Une politique ultra-conservatrice qui s’inscrit pleinement dans la “guerre culturelle” qui fait rage aux États-Unis, attisée par l’aile droite du parti républicain. Après la révocation de l’arrêt Roe v. Wade par la Cour suprême en juin 2022, c’est une véritable déferlante de lois anti-IVG qui a submergé les États les plus “rouges”, du Texas à la Floride en passant par l’Oklahoma. Dans le même temps, les attaques contre les droits LGBTQ+ se sont intensifiées, ciblant tout particulièrement les personnes trans et leur accès aux soins. Un climat de plus en plus oppressant et anxiogène pour toutes celles et ceux qui ne rentrent pas dans le moule d’une Amérique puritaine et traditionaliste.

Des lois “extrêmes” et “dangereuses” pour les défenseurs des droits

Sans surprise, ce nouveau train de mesures a suscité l’indignation des organisations de défense des droits reproductifs et LGBTQ+, qui y voient une atteinte intolérable à la santé et à la dignité des jeunes concerné.e.s. Dans un communiqué, Ashley Coffield, la directrice de Planned Parenthood pour le Tennessee et le Mississippi, a qualifié ces lois d'”extrêmes” et “dangereuses”, fustigeant une nouvelle tentative d’imposer “la vision étroite d’extrémistes politiques” au détriment du bien-être des patient.e.s. De son côté, l’ACLU a d’ores et déjà fait savoir qu’elle entendait contester ces textes en justice, pointant leur “inconstitutionnalité” et leur caractère “terriblement vague”.

Ces lois ne visent qu’à stigmatiser et isoler encore davantage les jeunes vulnérables, en les privant d’un réseau de soutien essentiel. C’est cruel et contre-productif.

Henry Seaton, porte-parole de la Tennessee ACLU

Du côté des républicains, on assume pleinement ce nouveau coup de force, présenté comme une mesure de “bon sens” visant à protéger les mineurs et à réaffirmer l’autorité parentale. La sénatrice Ferrell Haile, co-autrice du projet de loi sur les soins trans, a ainsi déclaré vouloir “laisser le temps aux enfants d’être des enfants”, sans qu’ils soient “poussés à prendre des décisions qui changeront leur vie à jamais”. Un argument repris par de nombreux élus conservateurs, qui agitent le spectre d’une “contagion sociale” et d’une influence néfaste de la “théorie du genre” sur une jeunesse prétendument manipulable.

▸ Extrait des données:
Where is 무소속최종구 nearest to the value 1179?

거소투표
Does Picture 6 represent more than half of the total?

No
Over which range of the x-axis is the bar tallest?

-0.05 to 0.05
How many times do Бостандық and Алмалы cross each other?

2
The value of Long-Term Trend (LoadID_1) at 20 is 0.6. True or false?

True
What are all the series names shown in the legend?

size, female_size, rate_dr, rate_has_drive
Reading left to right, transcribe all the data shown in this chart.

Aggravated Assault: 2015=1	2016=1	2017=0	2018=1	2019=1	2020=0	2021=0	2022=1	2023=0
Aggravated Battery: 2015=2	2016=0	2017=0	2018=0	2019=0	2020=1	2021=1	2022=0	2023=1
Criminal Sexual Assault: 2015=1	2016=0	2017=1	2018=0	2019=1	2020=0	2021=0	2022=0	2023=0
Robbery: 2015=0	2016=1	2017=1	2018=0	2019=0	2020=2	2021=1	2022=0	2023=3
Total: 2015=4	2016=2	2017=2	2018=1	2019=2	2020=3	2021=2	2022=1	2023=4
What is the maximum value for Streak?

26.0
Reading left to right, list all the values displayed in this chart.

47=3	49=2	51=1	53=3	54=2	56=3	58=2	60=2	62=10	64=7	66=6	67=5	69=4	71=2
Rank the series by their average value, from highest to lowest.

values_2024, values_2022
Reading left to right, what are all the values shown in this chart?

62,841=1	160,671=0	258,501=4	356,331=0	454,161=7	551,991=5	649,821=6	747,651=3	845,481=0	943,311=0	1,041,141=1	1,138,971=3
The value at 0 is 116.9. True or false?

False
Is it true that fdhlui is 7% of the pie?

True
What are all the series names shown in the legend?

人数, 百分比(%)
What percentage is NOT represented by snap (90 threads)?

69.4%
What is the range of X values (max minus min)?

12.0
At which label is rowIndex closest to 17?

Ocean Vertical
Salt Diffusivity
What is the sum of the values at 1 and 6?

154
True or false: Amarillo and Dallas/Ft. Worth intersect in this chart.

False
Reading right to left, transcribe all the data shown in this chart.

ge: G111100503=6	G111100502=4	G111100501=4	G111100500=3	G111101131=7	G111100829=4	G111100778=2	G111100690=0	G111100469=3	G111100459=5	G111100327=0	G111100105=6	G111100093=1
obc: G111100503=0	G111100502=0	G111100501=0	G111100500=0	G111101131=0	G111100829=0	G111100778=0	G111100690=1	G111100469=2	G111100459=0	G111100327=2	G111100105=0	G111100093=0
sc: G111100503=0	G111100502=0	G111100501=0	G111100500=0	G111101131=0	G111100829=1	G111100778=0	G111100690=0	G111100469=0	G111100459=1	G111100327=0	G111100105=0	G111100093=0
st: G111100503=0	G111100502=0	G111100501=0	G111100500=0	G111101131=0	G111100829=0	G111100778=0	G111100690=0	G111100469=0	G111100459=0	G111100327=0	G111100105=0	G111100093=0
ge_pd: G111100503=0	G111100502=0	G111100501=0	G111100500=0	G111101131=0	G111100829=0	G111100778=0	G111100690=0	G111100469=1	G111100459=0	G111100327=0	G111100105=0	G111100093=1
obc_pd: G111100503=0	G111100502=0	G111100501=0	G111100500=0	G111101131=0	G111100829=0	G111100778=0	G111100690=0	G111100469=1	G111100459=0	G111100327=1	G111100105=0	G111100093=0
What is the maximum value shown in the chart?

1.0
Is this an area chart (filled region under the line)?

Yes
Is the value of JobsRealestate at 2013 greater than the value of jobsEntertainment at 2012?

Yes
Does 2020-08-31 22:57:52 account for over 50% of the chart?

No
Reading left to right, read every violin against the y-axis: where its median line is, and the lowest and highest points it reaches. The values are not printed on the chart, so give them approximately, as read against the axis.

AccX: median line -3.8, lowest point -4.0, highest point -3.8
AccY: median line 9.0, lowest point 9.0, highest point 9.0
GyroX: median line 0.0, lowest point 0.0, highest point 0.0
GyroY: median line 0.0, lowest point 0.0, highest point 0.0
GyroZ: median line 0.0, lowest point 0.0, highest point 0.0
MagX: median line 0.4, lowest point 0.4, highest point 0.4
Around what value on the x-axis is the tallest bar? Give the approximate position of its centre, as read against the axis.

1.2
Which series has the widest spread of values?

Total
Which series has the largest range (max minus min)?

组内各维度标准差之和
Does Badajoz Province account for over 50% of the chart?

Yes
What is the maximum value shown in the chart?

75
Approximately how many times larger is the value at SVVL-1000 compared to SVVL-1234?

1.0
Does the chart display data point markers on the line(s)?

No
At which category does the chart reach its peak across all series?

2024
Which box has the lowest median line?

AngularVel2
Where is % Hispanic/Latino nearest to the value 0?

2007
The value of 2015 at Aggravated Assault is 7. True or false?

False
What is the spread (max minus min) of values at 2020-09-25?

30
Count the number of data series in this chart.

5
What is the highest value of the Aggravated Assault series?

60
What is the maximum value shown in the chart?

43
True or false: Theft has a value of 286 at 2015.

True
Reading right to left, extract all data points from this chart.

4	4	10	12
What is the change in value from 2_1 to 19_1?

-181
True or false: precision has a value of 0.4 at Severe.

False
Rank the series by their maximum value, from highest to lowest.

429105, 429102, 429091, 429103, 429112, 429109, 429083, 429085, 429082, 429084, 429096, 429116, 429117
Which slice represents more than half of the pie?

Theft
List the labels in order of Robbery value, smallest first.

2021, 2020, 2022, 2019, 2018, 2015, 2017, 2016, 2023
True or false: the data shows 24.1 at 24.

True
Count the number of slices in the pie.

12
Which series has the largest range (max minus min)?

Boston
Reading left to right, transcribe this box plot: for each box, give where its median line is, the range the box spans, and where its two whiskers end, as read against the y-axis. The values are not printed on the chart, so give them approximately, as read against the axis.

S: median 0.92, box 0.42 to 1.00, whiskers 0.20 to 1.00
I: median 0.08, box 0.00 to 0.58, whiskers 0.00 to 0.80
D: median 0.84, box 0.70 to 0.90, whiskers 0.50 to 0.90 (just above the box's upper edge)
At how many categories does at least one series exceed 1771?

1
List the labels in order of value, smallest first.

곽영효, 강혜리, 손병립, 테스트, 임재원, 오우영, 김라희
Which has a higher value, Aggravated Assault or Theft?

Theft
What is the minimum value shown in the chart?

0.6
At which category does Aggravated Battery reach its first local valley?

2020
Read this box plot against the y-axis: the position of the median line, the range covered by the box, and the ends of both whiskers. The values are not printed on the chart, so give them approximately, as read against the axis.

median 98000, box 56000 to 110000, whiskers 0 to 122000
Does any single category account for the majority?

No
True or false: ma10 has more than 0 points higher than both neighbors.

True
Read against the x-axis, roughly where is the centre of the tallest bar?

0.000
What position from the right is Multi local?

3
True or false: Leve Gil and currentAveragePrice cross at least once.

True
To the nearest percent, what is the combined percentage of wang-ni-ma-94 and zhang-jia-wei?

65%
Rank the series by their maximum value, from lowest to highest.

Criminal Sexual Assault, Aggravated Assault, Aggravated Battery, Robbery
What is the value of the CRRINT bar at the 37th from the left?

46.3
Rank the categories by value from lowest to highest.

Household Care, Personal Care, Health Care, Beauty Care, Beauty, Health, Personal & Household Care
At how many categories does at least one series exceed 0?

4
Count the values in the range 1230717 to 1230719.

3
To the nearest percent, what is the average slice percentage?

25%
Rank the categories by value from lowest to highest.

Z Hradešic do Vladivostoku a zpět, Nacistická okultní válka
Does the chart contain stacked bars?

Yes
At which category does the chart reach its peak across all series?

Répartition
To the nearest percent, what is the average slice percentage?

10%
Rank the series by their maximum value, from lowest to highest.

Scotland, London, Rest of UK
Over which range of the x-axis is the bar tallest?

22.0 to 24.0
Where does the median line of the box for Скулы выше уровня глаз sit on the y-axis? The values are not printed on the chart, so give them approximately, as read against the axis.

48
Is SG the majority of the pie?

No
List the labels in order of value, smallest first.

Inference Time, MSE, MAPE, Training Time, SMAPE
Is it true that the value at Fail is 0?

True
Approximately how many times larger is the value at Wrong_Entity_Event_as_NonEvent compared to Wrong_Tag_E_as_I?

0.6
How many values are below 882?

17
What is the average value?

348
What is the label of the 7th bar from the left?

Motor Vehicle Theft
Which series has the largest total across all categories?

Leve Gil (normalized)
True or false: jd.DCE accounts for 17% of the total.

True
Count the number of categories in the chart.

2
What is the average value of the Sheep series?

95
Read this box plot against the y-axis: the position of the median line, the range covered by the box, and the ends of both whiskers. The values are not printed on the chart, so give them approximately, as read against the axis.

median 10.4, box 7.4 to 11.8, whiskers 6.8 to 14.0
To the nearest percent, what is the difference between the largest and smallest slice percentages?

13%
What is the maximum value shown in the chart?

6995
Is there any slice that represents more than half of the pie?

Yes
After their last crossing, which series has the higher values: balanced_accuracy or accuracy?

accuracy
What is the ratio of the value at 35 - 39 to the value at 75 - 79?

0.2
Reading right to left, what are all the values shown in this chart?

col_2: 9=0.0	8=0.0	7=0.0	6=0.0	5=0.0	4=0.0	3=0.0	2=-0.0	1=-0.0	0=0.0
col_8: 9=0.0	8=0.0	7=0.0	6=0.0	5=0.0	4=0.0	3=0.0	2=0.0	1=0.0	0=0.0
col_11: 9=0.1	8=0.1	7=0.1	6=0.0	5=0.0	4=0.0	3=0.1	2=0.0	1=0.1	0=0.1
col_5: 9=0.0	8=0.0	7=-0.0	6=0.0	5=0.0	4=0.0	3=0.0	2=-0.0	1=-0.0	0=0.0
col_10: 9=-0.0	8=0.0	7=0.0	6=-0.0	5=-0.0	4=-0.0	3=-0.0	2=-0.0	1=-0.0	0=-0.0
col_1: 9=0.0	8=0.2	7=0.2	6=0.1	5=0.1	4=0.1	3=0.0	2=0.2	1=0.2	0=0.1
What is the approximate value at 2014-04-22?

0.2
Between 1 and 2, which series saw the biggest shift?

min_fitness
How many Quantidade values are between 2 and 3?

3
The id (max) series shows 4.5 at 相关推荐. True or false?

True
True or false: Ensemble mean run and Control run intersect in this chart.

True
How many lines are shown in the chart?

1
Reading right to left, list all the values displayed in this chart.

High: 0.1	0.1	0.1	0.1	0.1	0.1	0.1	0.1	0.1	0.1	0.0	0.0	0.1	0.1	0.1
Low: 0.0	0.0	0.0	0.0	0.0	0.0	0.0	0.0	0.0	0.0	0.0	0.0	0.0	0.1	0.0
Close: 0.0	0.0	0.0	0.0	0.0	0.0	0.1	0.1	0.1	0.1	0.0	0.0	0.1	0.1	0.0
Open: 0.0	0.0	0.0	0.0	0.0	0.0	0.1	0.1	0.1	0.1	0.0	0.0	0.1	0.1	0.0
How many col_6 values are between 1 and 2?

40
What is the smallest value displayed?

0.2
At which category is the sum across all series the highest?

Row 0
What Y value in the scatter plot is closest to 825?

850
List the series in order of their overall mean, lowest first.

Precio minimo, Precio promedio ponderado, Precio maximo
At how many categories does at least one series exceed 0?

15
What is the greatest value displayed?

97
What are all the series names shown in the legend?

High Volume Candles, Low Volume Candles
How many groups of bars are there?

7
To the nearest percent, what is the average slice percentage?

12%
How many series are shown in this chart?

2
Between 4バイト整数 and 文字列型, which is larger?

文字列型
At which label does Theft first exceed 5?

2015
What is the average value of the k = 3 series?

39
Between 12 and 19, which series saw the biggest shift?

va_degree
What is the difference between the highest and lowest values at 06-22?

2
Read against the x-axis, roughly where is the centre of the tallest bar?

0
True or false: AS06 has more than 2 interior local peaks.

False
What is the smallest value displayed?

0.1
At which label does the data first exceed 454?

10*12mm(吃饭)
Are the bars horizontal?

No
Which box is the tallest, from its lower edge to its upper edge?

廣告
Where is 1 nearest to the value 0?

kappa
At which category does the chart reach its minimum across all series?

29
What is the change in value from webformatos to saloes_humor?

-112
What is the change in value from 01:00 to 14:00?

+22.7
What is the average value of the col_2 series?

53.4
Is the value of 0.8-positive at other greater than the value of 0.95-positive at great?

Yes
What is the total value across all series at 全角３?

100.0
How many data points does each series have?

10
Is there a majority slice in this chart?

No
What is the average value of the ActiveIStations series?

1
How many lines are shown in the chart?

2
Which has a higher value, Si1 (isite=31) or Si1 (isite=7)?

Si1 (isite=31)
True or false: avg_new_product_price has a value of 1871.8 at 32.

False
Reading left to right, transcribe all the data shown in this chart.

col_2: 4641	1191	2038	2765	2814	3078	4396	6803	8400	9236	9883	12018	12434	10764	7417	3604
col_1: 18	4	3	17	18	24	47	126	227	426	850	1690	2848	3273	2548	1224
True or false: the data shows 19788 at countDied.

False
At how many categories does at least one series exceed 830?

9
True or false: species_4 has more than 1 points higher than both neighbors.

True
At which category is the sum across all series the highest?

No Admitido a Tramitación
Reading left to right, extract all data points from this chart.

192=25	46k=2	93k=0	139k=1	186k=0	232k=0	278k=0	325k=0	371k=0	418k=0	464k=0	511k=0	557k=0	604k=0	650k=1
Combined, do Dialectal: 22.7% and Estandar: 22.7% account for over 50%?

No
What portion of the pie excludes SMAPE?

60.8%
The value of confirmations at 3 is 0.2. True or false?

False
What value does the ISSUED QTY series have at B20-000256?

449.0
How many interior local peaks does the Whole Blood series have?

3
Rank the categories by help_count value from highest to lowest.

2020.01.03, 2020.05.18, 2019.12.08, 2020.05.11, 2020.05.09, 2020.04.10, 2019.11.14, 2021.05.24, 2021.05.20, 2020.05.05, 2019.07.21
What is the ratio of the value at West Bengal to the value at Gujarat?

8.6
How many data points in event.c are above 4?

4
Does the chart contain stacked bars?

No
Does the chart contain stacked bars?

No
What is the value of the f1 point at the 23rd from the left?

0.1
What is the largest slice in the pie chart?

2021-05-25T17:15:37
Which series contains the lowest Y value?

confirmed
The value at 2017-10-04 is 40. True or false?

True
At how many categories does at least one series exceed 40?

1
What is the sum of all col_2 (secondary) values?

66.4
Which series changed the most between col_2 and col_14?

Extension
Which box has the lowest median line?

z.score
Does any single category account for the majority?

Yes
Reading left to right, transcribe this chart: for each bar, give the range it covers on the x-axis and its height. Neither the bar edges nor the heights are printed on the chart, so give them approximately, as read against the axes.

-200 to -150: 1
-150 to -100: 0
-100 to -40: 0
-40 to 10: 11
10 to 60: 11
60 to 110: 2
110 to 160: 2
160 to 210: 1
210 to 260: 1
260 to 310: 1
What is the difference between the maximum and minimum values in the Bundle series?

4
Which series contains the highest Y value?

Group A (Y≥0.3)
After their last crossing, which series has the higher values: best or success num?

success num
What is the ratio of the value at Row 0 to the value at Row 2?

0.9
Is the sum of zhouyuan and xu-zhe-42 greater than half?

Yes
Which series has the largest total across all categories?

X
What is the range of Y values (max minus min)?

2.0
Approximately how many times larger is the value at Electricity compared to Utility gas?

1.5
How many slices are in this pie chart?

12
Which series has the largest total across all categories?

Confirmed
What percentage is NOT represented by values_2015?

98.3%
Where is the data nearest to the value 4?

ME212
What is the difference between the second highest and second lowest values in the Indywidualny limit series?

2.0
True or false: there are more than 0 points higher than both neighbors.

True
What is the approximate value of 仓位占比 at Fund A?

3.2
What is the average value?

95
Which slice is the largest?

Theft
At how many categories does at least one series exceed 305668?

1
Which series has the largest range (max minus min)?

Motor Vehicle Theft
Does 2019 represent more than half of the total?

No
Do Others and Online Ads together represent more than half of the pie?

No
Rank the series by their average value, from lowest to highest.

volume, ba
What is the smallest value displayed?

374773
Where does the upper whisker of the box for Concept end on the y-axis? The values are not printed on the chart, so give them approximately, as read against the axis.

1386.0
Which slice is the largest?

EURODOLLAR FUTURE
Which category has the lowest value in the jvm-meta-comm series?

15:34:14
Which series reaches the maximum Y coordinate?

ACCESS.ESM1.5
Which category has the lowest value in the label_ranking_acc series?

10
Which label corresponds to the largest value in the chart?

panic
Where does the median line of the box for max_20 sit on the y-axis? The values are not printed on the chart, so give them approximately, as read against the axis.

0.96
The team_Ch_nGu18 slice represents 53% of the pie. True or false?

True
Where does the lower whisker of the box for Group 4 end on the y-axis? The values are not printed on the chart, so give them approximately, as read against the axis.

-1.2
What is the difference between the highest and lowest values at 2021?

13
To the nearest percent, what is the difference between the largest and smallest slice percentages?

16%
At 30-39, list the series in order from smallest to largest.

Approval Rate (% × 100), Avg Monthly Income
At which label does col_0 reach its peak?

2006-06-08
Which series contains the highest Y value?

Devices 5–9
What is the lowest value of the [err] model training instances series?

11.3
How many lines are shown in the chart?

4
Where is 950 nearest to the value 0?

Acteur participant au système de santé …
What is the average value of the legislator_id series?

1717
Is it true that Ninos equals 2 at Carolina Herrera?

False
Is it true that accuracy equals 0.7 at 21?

▸ Série d'exercices:
a: Selon le texte sur les lois conservatrices, pour quels motifs l'ACLU compte-t-elle contester ces textes en justice ? Répondez en une à trois phrases.
b: Les affirmations suivantes concordent-elles avec le texte sur les lois conservatrices ? Répondez par oui ou non pour chacune, en citant fidèlement les mots du texte qui tranchent.
(i) La Cour suprême a révoqué l'arrêt Roe v. Wade en juin 2022.
(ii) Ashley Coffield dirige Planned Parenthood pour le Tennessee et l'Alabama.
(iii) Ferrell Haile est co-autrice du projet de loi sur les soins trans.
c: Poursuivez le texte sur les lois conservatrices après sa dernière phrase.

▸ Réponses par exercice:
a: L'ACLU compte contester ces lois en justice parce qu'elle en dénonce l'« inconstitutionnalité » et le caractère « terriblement vague ».

b:
(i) Oui : « Après la révocation de l’arrêt Roe v. Wade par la Cour suprême en juin 2022 ».
(ii) Non : « Ashley Coffield, la directrice de Planned Parenthood pour le Tennessee et le Mississippi ».
(iii) Oui : « La sénatrice Ferrell Haile, co-autrice du projet de loi sur les soins trans ».

c:
Les ados transgenres et les mineures enceintes, principales victimes

Au-delà de la bataille idéologique, ce sont bien sûr les jeunes directement concernés qui risquent de payer le plus lourd tribut de cette escalade répressive. En les privant d’accès à des soins adaptés et confidentiels, en les contraignant à solliciter un accord parental souvent inenvisageable, ces lois les placent dans une situation intenable, avec des conséquences potentiellement dévastatrices pour leur santé mentale et physique.

Pour un.e ado transgenre en plein questionnement sur son identité, se voir refuser un traitement hormonal ou un accompagnement psychologique peut être vécu comme un déni d’existence insoutenable, avec un risque accru de dépression, d’auto-mutilation voire de suicide. Quant aux mineures enceintes à la suite d’un viol ou d’un inceste, l’obligation d’obtenir le consentement de leur agresseur pour avorter relève purement et simplement de la torture psychologique. Autant de scénarios glaçants qui pourraient se multiplier si ces lois venaient à entrer en vigueur.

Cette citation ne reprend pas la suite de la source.